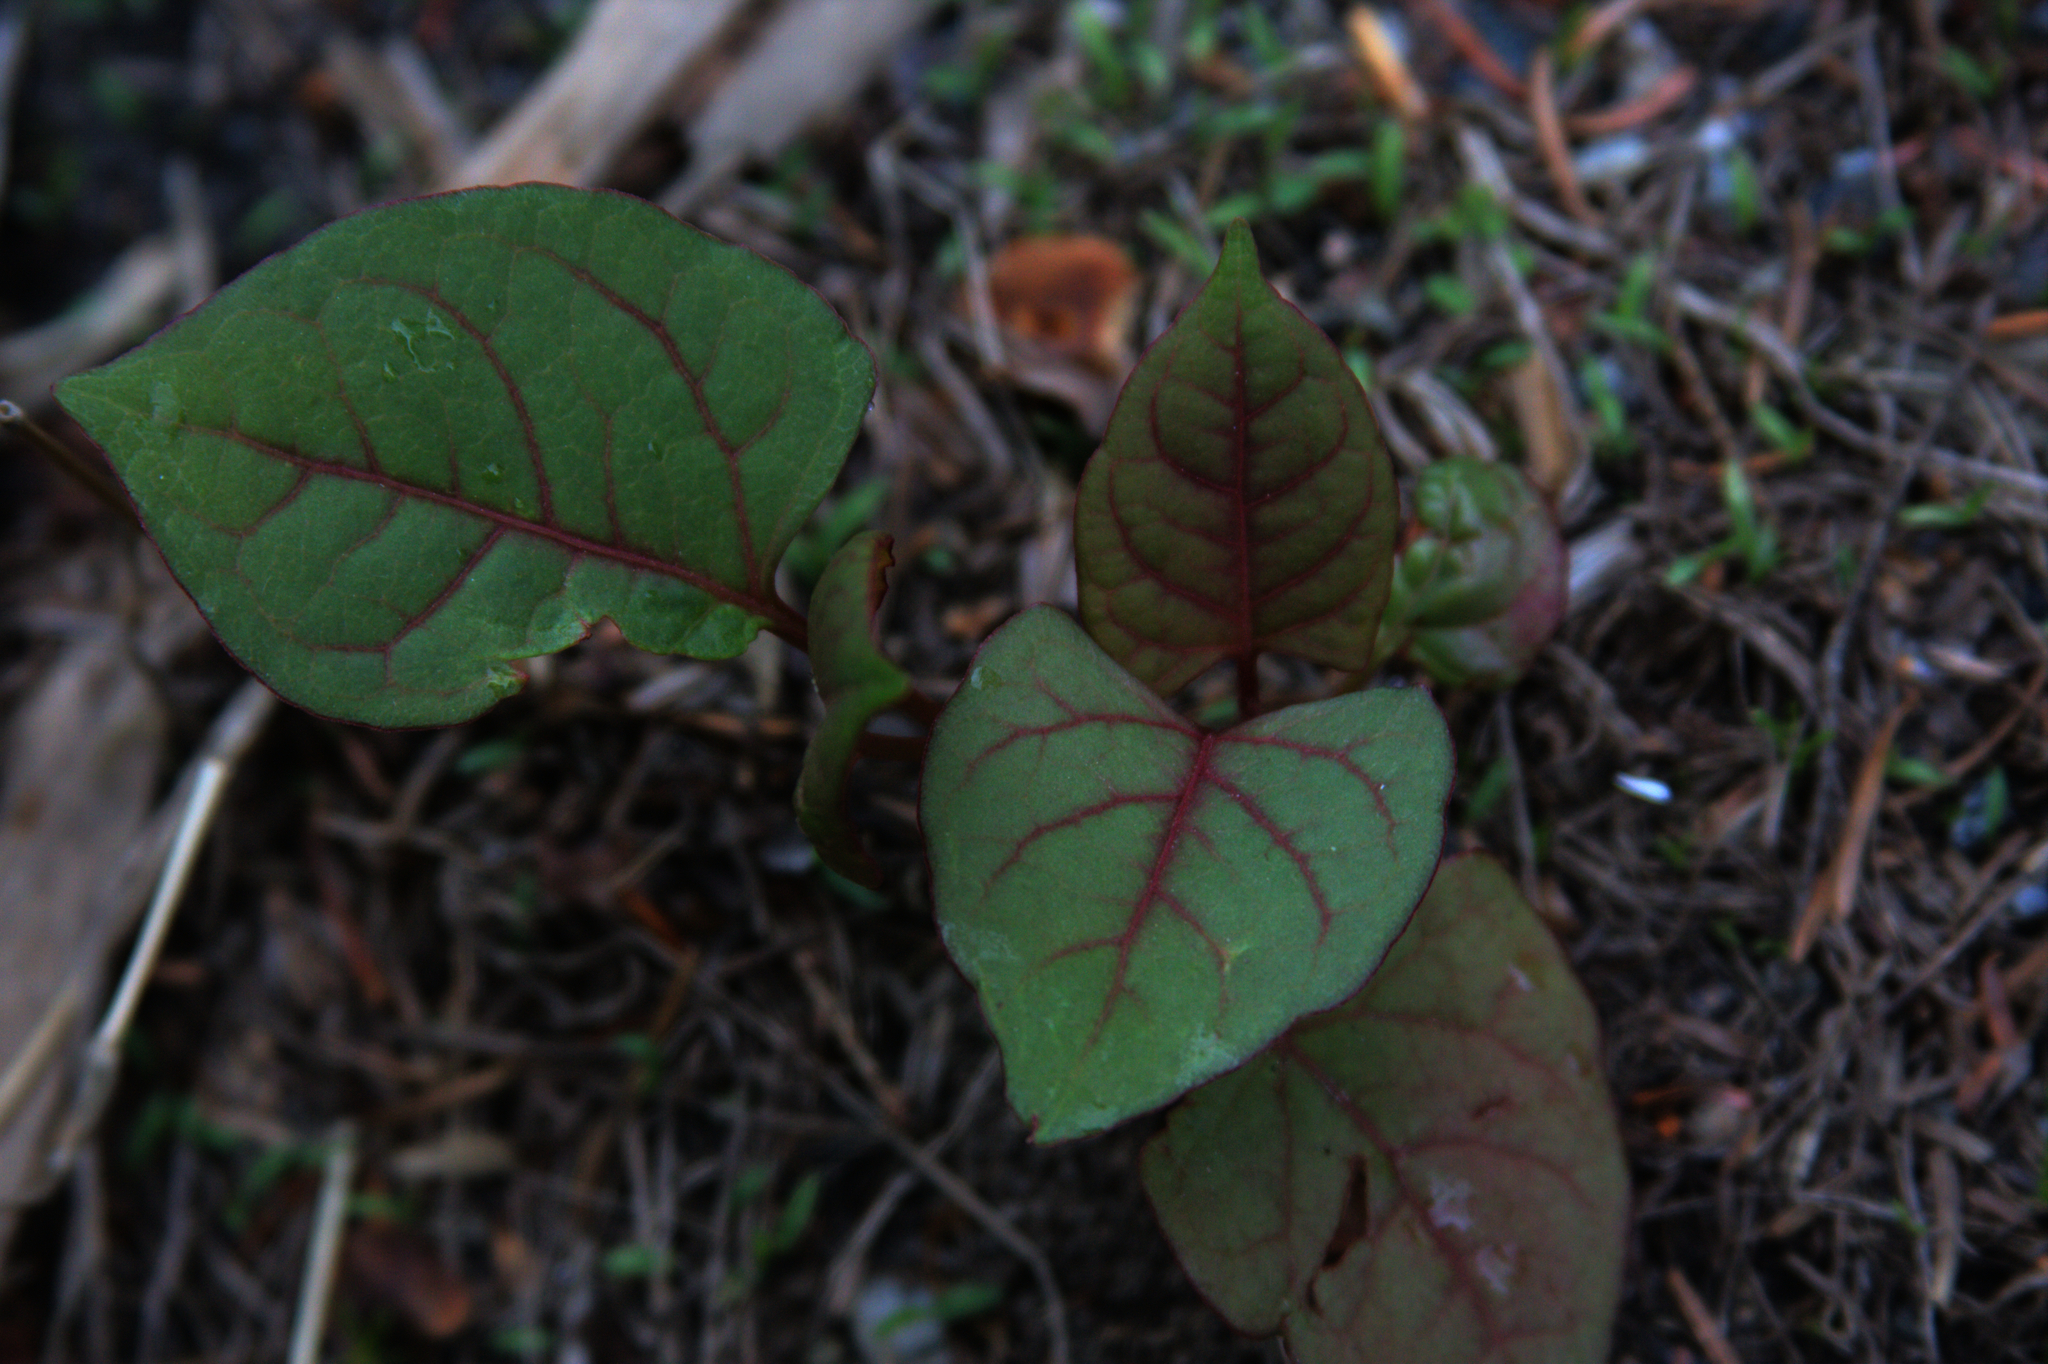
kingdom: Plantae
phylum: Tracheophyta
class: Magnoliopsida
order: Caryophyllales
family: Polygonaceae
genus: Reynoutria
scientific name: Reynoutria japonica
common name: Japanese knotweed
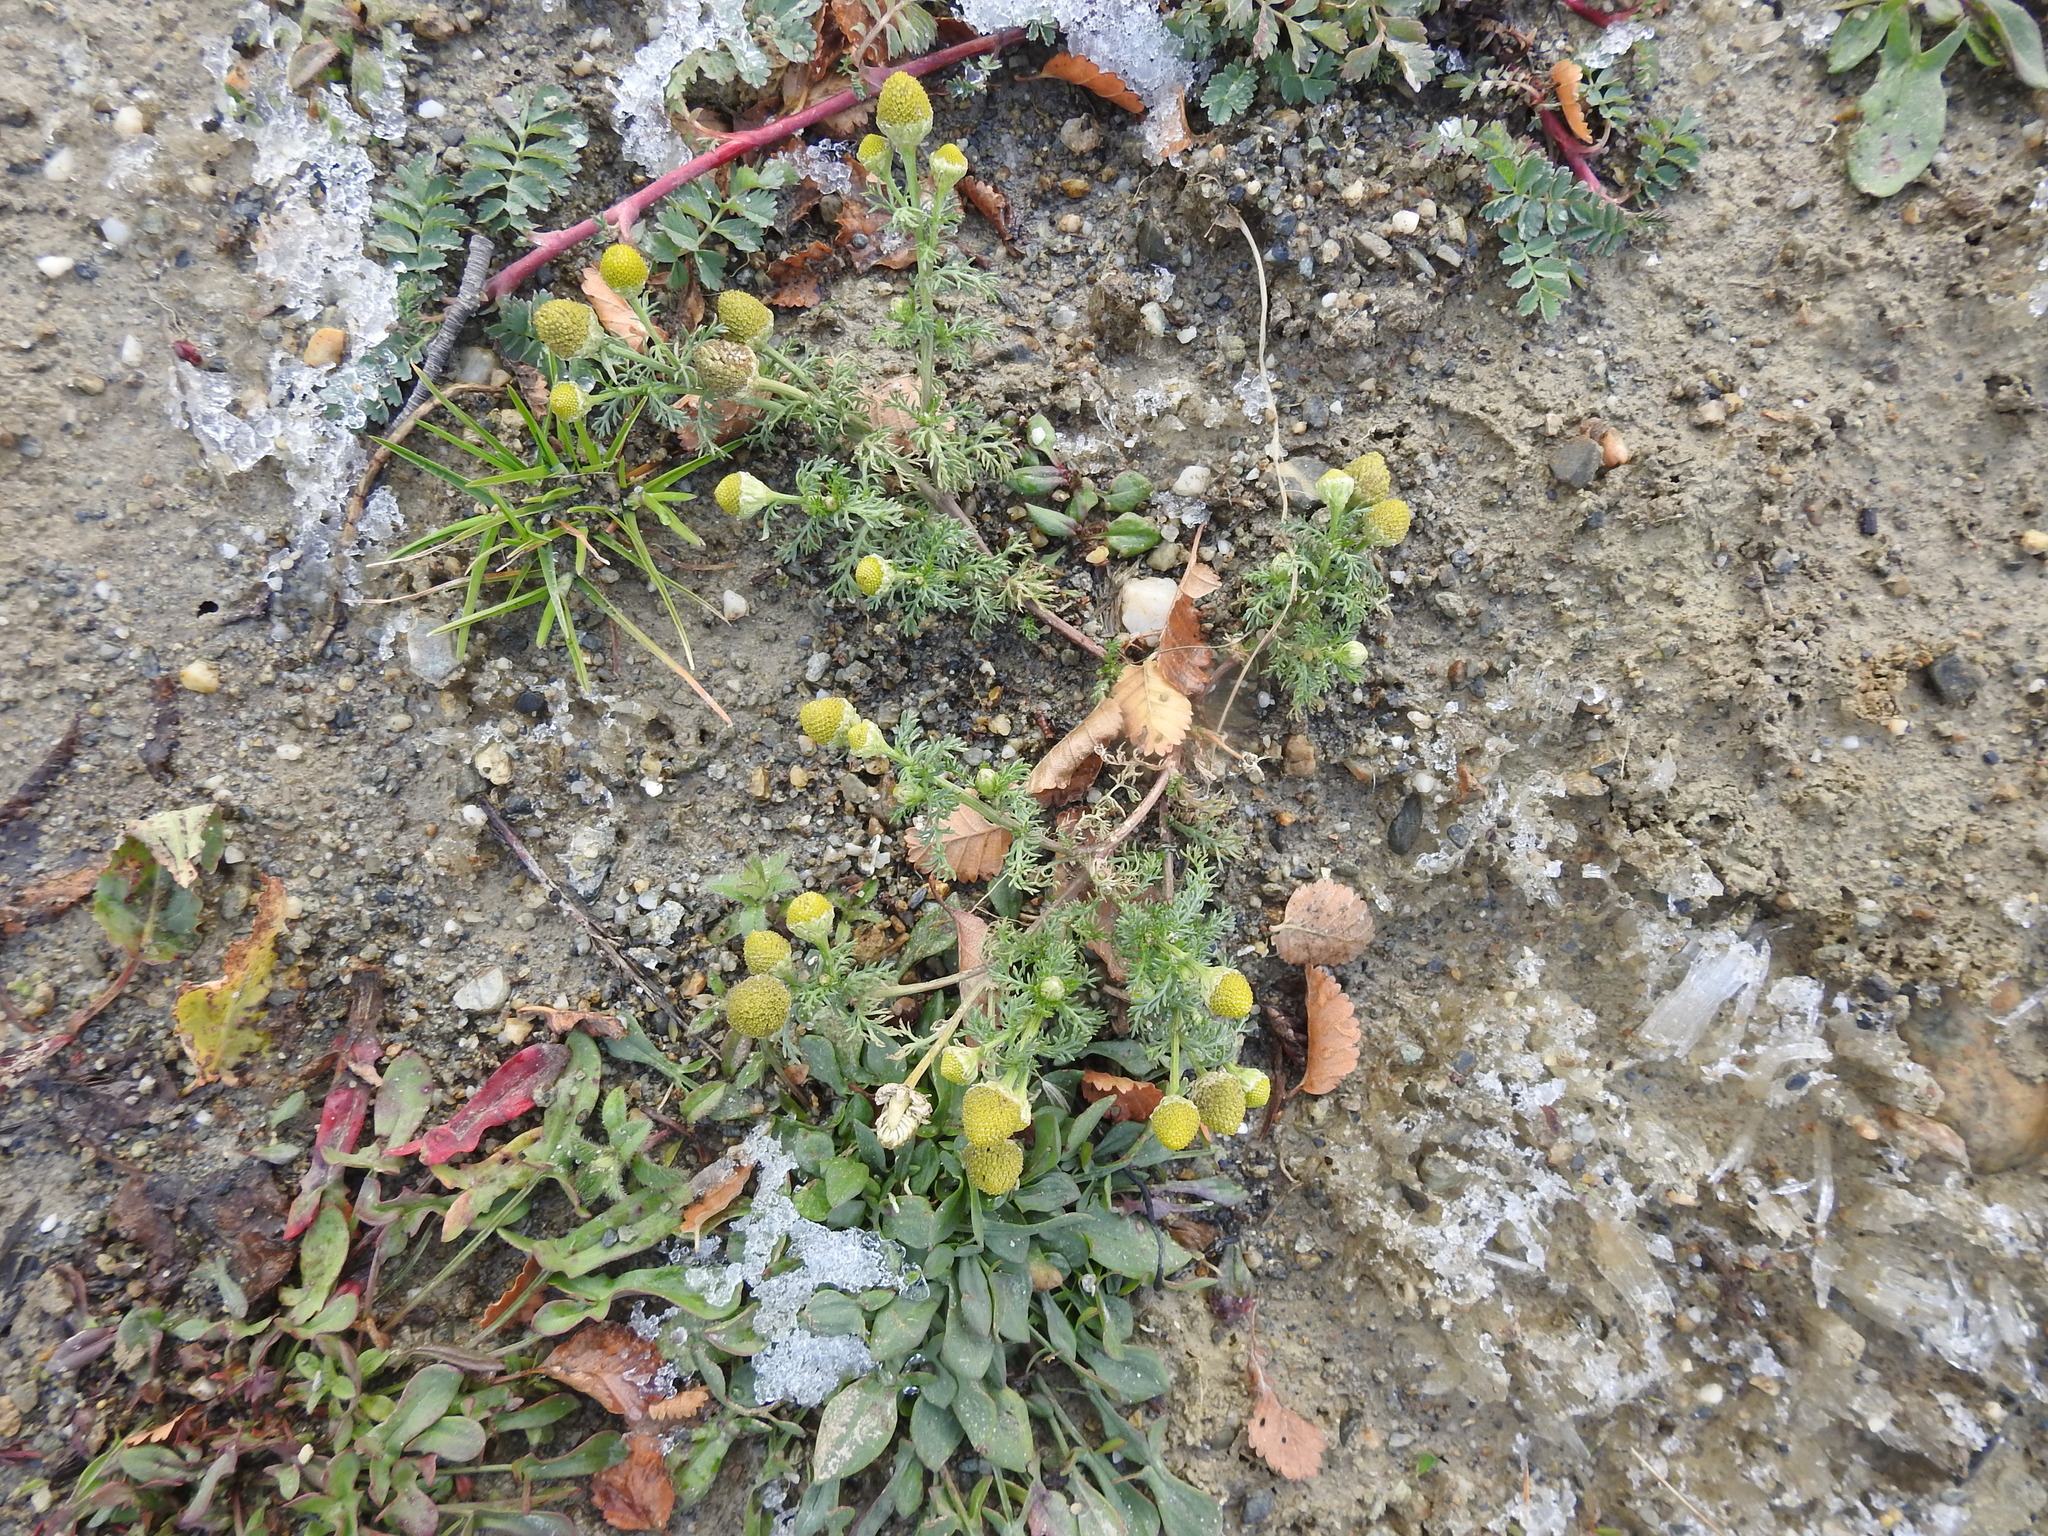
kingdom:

◇ ◇ ◇

### What is expected:
Set down every line of the material above word for word, leaving out the pictures.

### Solution for this problem:
kingdom: Plantae
phylum: Tracheophyta
class: Magnoliopsida
order: Caryophyllales
family: Polygonaceae
genus: Reynoutria
scientific name: Reynoutria japonica
common name: Japanese knotweed
kingdom:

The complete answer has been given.